Copy out each line of the material in which the word "escolar" can be found.

:: Records ::
____________

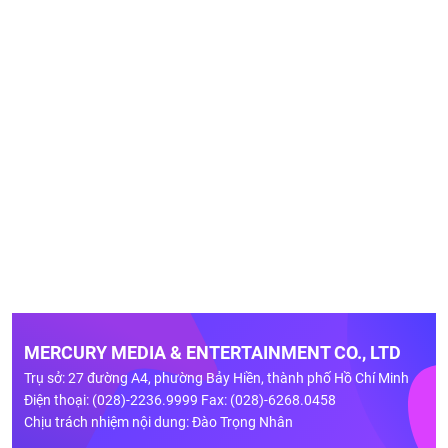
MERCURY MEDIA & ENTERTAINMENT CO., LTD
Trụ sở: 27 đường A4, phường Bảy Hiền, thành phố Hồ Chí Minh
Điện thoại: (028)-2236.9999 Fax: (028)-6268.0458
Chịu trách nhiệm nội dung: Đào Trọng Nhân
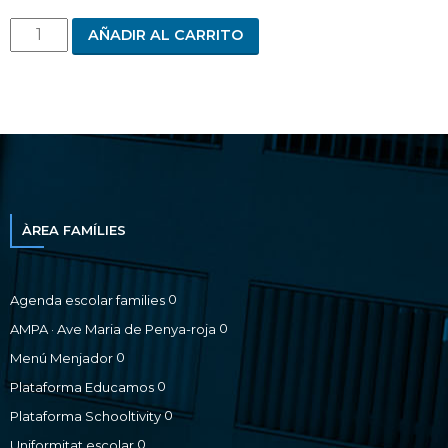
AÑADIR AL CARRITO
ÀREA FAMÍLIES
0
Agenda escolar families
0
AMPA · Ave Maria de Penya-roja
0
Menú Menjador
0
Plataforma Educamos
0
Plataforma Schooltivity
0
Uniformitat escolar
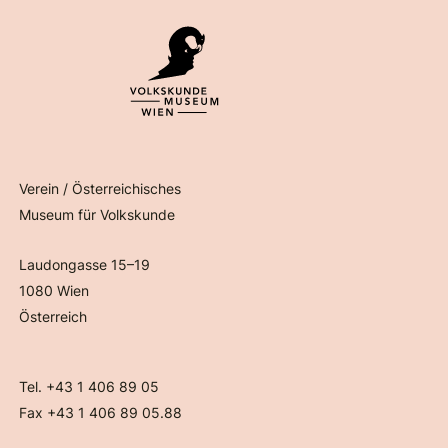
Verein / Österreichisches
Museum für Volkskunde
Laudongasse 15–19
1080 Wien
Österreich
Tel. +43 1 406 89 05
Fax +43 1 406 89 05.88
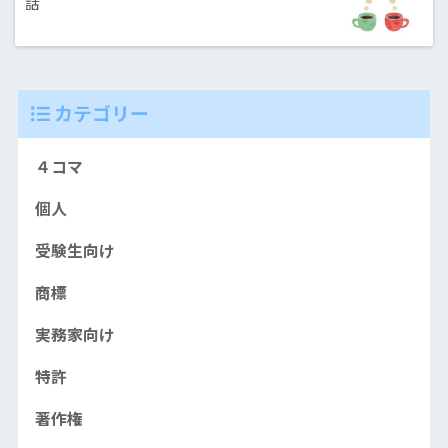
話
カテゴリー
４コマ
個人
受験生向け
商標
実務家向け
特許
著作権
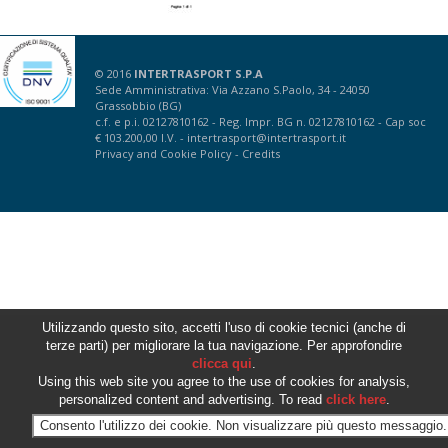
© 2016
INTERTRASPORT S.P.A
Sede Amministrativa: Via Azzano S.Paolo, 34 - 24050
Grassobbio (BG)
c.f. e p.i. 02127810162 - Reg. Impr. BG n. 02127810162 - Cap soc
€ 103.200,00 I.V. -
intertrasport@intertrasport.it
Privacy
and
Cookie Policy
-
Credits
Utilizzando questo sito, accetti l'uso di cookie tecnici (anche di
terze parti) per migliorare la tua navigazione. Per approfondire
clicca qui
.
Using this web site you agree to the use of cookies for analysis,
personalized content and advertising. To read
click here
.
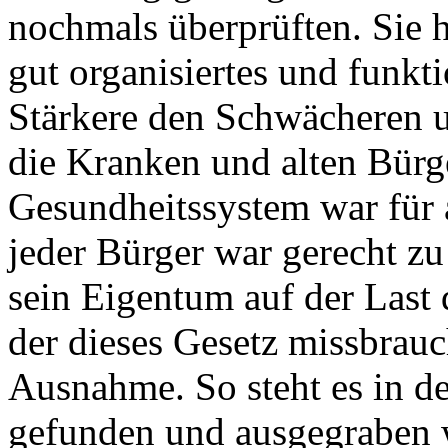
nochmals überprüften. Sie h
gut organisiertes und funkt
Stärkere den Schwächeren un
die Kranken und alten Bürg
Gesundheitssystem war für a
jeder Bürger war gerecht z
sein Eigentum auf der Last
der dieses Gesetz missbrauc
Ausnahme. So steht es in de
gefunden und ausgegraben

____________

:: Response to this task ::
Agenda escolar families
Uniformitat escolar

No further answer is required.